=== Supplied information ===

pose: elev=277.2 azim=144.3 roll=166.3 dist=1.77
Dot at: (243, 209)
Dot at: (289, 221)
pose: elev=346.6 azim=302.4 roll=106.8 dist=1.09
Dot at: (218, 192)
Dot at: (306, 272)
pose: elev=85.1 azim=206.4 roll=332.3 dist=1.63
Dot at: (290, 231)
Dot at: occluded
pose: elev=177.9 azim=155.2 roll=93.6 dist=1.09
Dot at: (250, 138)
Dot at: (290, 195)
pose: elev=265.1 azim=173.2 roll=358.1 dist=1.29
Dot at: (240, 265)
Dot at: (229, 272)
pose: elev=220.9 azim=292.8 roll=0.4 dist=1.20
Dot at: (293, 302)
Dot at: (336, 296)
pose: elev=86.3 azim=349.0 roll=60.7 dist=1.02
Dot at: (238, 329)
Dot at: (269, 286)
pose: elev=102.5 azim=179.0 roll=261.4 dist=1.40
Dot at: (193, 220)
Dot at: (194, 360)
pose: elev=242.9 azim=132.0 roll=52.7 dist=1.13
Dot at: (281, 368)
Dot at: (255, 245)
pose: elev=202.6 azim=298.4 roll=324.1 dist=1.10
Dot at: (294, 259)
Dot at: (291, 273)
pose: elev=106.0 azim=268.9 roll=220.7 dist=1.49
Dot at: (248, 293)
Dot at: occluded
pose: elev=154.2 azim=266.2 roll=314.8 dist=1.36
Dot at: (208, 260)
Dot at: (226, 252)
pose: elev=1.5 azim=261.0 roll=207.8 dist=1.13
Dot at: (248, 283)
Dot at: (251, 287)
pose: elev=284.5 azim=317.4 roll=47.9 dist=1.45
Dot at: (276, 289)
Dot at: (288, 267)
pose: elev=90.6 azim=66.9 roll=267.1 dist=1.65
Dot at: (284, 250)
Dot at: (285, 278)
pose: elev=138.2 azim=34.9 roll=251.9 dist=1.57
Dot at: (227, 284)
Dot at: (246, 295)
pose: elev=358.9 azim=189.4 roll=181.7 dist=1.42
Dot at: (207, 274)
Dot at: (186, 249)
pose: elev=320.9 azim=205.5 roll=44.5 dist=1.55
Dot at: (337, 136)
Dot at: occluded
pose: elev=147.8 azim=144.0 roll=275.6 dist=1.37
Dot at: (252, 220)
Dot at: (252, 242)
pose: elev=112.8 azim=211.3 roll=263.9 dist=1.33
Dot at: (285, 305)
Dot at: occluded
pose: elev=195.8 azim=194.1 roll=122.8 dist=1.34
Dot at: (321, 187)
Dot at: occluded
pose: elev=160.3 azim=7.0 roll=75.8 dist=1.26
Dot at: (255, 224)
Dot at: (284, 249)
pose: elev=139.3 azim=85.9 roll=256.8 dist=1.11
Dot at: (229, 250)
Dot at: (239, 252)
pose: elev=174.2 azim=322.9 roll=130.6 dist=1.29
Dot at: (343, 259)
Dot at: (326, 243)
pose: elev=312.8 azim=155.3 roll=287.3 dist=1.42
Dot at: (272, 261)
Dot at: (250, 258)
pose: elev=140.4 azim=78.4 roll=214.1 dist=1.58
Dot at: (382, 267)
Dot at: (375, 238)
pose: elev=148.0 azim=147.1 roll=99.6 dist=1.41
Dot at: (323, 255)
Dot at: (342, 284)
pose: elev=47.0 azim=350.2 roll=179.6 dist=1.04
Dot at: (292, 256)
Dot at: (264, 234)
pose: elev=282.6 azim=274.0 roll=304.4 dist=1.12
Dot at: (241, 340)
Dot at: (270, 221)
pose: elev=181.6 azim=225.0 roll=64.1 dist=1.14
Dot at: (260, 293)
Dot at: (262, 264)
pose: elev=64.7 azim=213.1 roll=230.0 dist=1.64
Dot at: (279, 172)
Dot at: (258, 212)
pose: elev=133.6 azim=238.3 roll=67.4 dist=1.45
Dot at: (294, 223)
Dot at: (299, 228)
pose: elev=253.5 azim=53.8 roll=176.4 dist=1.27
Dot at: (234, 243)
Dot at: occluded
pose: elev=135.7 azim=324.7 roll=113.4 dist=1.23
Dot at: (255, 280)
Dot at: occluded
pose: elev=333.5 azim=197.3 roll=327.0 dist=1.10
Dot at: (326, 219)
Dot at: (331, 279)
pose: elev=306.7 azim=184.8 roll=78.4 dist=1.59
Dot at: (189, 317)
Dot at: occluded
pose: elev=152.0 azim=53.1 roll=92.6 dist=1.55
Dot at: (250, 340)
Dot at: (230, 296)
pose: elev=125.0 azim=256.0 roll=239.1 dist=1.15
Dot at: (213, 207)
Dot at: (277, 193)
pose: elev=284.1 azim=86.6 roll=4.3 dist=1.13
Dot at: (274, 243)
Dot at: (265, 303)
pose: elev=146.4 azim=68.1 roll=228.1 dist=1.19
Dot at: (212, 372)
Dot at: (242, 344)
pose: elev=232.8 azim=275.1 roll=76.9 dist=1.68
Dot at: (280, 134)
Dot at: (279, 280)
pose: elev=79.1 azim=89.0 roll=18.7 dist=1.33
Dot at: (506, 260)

===

Reproduce every item above, switching each "pose" to "camera" and leaving everything else unchanged.

**Written solution**
camera: elev=277.2 azim=144.3 roll=166.3 dist=1.77
Dot at: (243, 209)
Dot at: (289, 221)
camera: elev=346.6 azim=302.4 roll=106.8 dist=1.09
Dot at: (218, 192)
Dot at: (306, 272)
camera: elev=85.1 azim=206.4 roll=332.3 dist=1.63
Dot at: (290, 231)
Dot at: occluded
camera: elev=177.9 azim=155.2 roll=93.6 dist=1.09
Dot at: (250, 138)
Dot at: (290, 195)
camera: elev=265.1 azim=173.2 roll=358.1 dist=1.29
Dot at: (240, 265)
Dot at: (229, 272)
camera: elev=220.9 azim=292.8 roll=0.4 dist=1.20
Dot at: (293, 302)
Dot at: (336, 296)
camera: elev=86.3 azim=349.0 roll=60.7 dist=1.02
Dot at: (238, 329)
Dot at: (269, 286)
camera: elev=102.5 azim=179.0 roll=261.4 dist=1.40
Dot at: (193, 220)
Dot at: (194, 360)
camera: elev=242.9 azim=132.0 roll=52.7 dist=1.13
Dot at: (281, 368)
Dot at: (255, 245)
camera: elev=202.6 azim=298.4 roll=324.1 dist=1.10
Dot at: (294, 259)
Dot at: (291, 273)
camera: elev=106.0 azim=268.9 roll=220.7 dist=1.49
Dot at: (248, 293)
Dot at: occluded
camera: elev=154.2 azim=266.2 roll=314.8 dist=1.36
Dot at: (208, 260)
Dot at: (226, 252)
camera: elev=1.5 azim=261.0 roll=207.8 dist=1.13
Dot at: (248, 283)
Dot at: (251, 287)
camera: elev=284.5 azim=317.4 roll=47.9 dist=1.45
Dot at: (276, 289)
Dot at: (288, 267)
camera: elev=90.6 azim=66.9 roll=267.1 dist=1.65
Dot at: (284, 250)
Dot at: (285, 278)
camera: elev=138.2 azim=34.9 roll=251.9 dist=1.57
Dot at: (227, 284)
Dot at: (246, 295)
camera: elev=358.9 azim=189.4 roll=181.7 dist=1.42
Dot at: (207, 274)
Dot at: (186, 249)
camera: elev=320.9 azim=205.5 roll=44.5 dist=1.55
Dot at: (337, 136)
Dot at: occluded
camera: elev=147.8 azim=144.0 roll=275.6 dist=1.37
Dot at: (252, 220)
Dot at: (252, 242)
camera: elev=112.8 azim=211.3 roll=263.9 dist=1.33
Dot at: (285, 305)
Dot at: occluded
camera: elev=195.8 azim=194.1 roll=122.8 dist=1.34
Dot at: (321, 187)
Dot at: occluded
camera: elev=160.3 azim=7.0 roll=75.8 dist=1.26
Dot at: (255, 224)
Dot at: (284, 249)
camera: elev=139.3 azim=85.9 roll=256.8 dist=1.11
Dot at: (229, 250)
Dot at: (239, 252)
camera: elev=174.2 azim=322.9 roll=130.6 dist=1.29
Dot at: (343, 259)
Dot at: (326, 243)
camera: elev=312.8 azim=155.3 roll=287.3 dist=1.42
Dot at: (272, 261)
Dot at: (250, 258)
camera: elev=140.4 azim=78.4 roll=214.1 dist=1.58
Dot at: (382, 267)
Dot at: (375, 238)
camera: elev=148.0 azim=147.1 roll=99.6 dist=1.41
Dot at: (323, 255)
Dot at: (342, 284)
camera: elev=47.0 azim=350.2 roll=179.6 dist=1.04
Dot at: (292, 256)
Dot at: (264, 234)
camera: elev=282.6 azim=274.0 roll=304.4 dist=1.12
Dot at: (241, 340)
Dot at: (270, 221)
camera: elev=181.6 azim=225.0 roll=64.1 dist=1.14
Dot at: (260, 293)
Dot at: (262, 264)
camera: elev=64.7 azim=213.1 roll=230.0 dist=1.64
Dot at: (279, 172)
Dot at: (258, 212)
camera: elev=133.6 azim=238.3 roll=67.4 dist=1.45
Dot at: (294, 223)
Dot at: (299, 228)
camera: elev=253.5 azim=53.8 roll=176.4 dist=1.27
Dot at: (234, 243)
Dot at: occluded
camera: elev=135.7 azim=324.7 roll=113.4 dist=1.23
Dot at: (255, 280)
Dot at: occluded
camera: elev=333.5 azim=197.3 roll=327.0 dist=1.10
Dot at: (326, 219)
Dot at: (331, 279)
camera: elev=306.7 azim=184.8 roll=78.4 dist=1.59
Dot at: (189, 317)
Dot at: occluded
camera: elev=152.0 azim=53.1 roll=92.6 dist=1.55
Dot at: (250, 340)
Dot at: (230, 296)
camera: elev=125.0 azim=256.0 roll=239.1 dist=1.15
Dot at: (213, 207)
Dot at: (277, 193)
camera: elev=284.1 azim=86.6 roll=4.3 dist=1.13
Dot at: (274, 243)
Dot at: (265, 303)
camera: elev=146.4 azim=68.1 roll=228.1 dist=1.19
Dot at: (212, 372)
Dot at: (242, 344)
camera: elev=232.8 azim=275.1 roll=76.9 dist=1.68
Dot at: (280, 134)
Dot at: (279, 280)
camera: elev=79.1 azim=89.0 roll=18.7 dist=1.33
Dot at: (506, 260)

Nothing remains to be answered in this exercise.